§ **RECORDS FOR THIS EXERCISE**:
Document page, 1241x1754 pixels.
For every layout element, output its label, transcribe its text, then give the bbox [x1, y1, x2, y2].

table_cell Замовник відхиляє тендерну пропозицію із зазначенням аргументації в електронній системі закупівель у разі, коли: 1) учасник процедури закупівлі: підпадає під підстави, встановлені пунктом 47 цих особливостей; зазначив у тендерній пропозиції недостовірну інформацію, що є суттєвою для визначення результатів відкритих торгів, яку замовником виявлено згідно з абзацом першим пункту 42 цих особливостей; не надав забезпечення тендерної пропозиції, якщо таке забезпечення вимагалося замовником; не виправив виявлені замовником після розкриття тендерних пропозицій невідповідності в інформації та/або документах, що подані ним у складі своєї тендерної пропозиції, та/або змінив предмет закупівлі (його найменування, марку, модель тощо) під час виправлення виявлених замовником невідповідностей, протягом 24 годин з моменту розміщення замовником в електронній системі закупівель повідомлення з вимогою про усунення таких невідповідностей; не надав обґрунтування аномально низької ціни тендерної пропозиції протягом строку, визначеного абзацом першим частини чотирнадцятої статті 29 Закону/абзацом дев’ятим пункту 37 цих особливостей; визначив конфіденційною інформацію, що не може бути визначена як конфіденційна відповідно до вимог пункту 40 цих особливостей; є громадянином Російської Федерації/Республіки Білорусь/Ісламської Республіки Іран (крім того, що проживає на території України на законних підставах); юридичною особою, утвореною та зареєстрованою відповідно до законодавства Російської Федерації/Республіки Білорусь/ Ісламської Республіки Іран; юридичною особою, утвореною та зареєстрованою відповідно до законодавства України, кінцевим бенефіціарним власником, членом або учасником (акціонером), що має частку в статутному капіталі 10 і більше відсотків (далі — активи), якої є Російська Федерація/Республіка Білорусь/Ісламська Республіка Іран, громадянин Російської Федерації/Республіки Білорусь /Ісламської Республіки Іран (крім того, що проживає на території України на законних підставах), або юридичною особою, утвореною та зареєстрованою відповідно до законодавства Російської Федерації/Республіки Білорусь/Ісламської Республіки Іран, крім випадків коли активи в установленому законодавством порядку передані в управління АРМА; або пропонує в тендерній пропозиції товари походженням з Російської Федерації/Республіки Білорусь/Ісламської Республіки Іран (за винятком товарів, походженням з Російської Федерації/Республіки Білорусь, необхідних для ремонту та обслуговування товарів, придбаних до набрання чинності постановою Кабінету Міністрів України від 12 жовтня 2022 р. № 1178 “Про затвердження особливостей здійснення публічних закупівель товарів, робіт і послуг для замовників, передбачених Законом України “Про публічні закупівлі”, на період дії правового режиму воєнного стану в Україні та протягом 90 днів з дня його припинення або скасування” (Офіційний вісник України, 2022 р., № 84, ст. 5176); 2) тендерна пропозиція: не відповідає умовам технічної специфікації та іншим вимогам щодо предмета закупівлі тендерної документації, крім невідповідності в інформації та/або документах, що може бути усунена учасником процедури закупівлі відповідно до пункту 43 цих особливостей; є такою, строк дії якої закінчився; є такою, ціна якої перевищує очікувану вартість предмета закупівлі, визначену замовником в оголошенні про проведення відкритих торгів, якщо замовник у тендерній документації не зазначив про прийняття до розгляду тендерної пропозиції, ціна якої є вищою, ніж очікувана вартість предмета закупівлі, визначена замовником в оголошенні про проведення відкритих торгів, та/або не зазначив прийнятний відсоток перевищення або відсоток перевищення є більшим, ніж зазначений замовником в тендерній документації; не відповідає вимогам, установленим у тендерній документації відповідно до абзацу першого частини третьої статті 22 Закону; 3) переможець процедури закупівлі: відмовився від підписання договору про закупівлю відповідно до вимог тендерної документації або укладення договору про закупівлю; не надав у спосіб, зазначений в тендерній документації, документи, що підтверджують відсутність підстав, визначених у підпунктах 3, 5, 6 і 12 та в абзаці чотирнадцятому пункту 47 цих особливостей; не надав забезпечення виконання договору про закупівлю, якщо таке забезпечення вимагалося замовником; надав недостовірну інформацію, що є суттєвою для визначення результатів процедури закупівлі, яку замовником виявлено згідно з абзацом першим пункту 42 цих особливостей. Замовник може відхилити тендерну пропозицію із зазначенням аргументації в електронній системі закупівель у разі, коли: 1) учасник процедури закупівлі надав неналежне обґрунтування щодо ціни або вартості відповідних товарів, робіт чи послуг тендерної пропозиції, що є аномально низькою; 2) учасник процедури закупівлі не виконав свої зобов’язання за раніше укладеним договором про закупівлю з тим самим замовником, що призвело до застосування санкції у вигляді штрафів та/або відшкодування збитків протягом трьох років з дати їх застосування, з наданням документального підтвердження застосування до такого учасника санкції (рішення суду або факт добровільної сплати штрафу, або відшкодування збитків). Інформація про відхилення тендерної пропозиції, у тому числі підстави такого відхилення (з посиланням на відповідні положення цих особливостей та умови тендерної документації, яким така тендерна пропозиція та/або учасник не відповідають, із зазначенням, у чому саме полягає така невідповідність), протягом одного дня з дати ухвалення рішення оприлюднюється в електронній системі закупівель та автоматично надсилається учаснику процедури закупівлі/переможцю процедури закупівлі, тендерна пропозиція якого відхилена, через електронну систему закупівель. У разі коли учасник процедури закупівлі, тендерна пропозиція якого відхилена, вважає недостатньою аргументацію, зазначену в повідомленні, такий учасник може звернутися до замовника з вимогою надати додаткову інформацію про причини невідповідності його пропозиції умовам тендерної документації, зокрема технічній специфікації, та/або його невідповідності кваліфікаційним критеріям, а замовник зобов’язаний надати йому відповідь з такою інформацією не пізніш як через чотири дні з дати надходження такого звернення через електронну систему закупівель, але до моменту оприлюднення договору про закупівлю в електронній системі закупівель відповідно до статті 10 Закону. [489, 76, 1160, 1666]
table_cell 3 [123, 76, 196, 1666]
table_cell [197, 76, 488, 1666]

§ **TASK GOAL**:
Go through the data above and repeat all of it exactly.

§ **RESPONSE AREA**:
Document page, 1241x1754 pixels.
For every layout element, output its label, transcribe its text, then give the bbox [x1, y1, x2, y2].

table_cell Замовник відхиляє тендерну пропозицію із зазначенням аргументації в електронній системі закупівель у разі, коли: 1) учасник процедури закупівлі: підпадає під підстави, встановлені пунктом 47 цих особливостей; зазначив у тендерній пропозиції недостовірну інформацію, що є суттєвою для визначення результатів відкритих торгів, яку замовником виявлено згідно з абзацом першим пункту 42 цих особливостей; не надав забезпечення тендерної пропозиції, якщо таке забезпечення вимагалося замовником; не виправив виявлені замовником після розкриття тендерних пропозицій невідповідності в інформації та/або документах, що подані ним у складі своєї тендерної пропозиції, та/або змінив предмет закупівлі (його найменування, марку, модель тощо) під час виправлення виявлених замовником невідповідностей, протягом 24 годин з моменту розміщення замовником в електронній системі закупівель повідомлення з вимогою про усунення таких невідповідностей; не надав обґрунтування аномально низької ціни тендерної пропозиції протягом строку, визначеного абзацом першим частини чотирнадцятої статті 29 Закону/абзацом дев’ятим пункту 37 цих особливостей; визначив конфіденційною інформацію, що не може бути визначена як конфіденційна відповідно до вимог пункту 40 цих особливостей; є громадянином Російської Федерації/Республіки Білорусь/Ісламської Республіки Іран (крім того, що проживає на території України на законних підставах); юридичною особою, утвореною та зареєстрованою відповідно до законодавства Російської Федерації/Республіки Білорусь/ Ісламської Республіки Іран; юридичною особою, утвореною та зареєстрованою відповідно до законодавства України, кінцевим бенефіціарним власником, членом або учасником (акціонером), що має частку в статутному капіталі 10 і більше відсотків (далі — активи), якої є Російська Федерація/Республіка Білорусь/Ісламська Республіка Іран, громадянин Російської Федерації/Республіки Білорусь /Ісламської Республіки Іран (крім того, що проживає на території України на законних підставах), або юридичною особою, утвореною та зареєстрованою відповідно до законодавства Російської Федерації/Республіки Білорусь/Ісламської Республіки Іран, крім випадків коли активи в установленому законодавством порядку передані в управління АРМА; або пропонує в тендерній пропозиції товари походженням з Російської Федерації/Республіки Білорусь/Ісламської Республіки Іран (за винятком товарів, походженням з Російської Федерації/Республіки Білорусь, необхідних для ремонту та обслуговування товарів, придбаних до набрання чинності постановою Кабінету Міністрів України від 12 жовтня 2022 р. № 1178 “Про затвердження особливостей здійснення публічних закупівель товарів, робіт і послуг для замовників, передбачених Законом України “Про публічні закупівлі”, на період дії правового режиму воєнного стану в Україні та протягом 90 днів з дня його припинення або скасування” (Офіційний вісник України, 2022 р., № 84, ст. 5176); 2) тендерна пропозиція: не відповідає умовам технічної специфікації та іншим вимогам щодо предмета закупівлі тендерної документації, крім невідповідності в інформації та/або документах, що може бути усунена учасником процедури закупівлі відповідно до пункту 43 цих особливостей; є такою, строк дії якої закінчився; є такою, ціна якої перевищує очікувану вартість предмета закупівлі, визначену замовником в оголошенні про проведення відкритих торгів, якщо замовник у тендерній документації не зазначив про прийняття до розгляду тендерної пропозиції, ціна якої є вищою, ніж очікувана вартість предмета закупівлі, визначена замовником в оголошенні про проведення відкритих торгів, та/або не зазначив прийнятний відсоток перевищення або відсоток перевищення є більшим, ніж зазначений замовником в тендерній документації; не відповідає вимогам, установленим у тендерній документації відповідно до абзацу першого частини третьої статті 22 Закону; 3) переможець процедури закупівлі: відмовився від підписання договору про закупівлю відповідно до вимог тендерної документації або укладення договору про закупівлю; не надав у спосіб, зазначений в тендерній документації, документи, що підтверджують відсутність підстав, визначених у підпунктах 3, 5, 6 і 12 та в абзаці чотирнадцятому пункту 47 цих особливостей; не надав забезпечення виконання договору про закупівлю, якщо таке забезпечення вимагалося замовником; надав недостовірну інформацію, що є суттєвою для визначення результатів процедури закупівлі, яку замовником виявлено згідно з абзацом першим пункту 42 цих особливостей. Замовник може відхилити тендерну пропозицію із зазначенням аргументації в електронній системі закупівель у разі, коли: 1) учасник процедури закупівлі надав неналежне обґрунтування щодо ціни або вартості відповідних товарів, робіт чи послуг тендерної пропозиції, що є аномально низькою; 2) учасник процедури закупівлі не виконав свої зобов’язання за раніше укладеним договором про закупівлю з тим самим замовником, що призвело до застосування санкції у вигляді штрафів та/або відшкодування збитків протягом трьох років з дати їх застосування, з наданням документального підтвердження застосування до такого учасника санкції (рішення суду або факт добровільної сплати штрафу, або відшкодування збитків). Інформація про відхилення тендерної пропозиції, у тому числі підстави такого відхилення (з посиланням на відповідні положення цих особливостей та умови тендерної документації, яким така тендерна пропозиція та/або учасник не відповідають, із зазначенням, у чому саме полягає така невідповідність), протягом одного дня з дати ухвалення рішення оприлюднюється в електронній системі закупівель та автоматично надсилається учаснику процедури закупівлі/переможцю процедури закупівлі, тендерна пропозиція якого відхилена, через електронну систему закупівель. У разі коли учасник процедури закупівлі, тендерна пропозиція якого відхилена, вважає недостатньою аргументацію, зазначену в повідомленні, такий учасник може звернутися до замовника з вимогою надати додаткову інформацію про причини невідповідності його пропозиції умовам тендерної документації, зокрема технічній специфікації, та/або його невідповідності кваліфікаційним критеріям, а замовник зобов’язаний надати йому відповідь з такою інформацією не пізніш як через чотири дні з дати надходження такого звернення через електронну систему закупівель, але до моменту оприлюднення договору про закупівлю в електронній системі закупівель відповідно до статті 10 Закону. [489, 76, 1160, 1666]
table_cell 3 [123, 76, 196, 1666]
table_cell [197, 76, 488, 1666]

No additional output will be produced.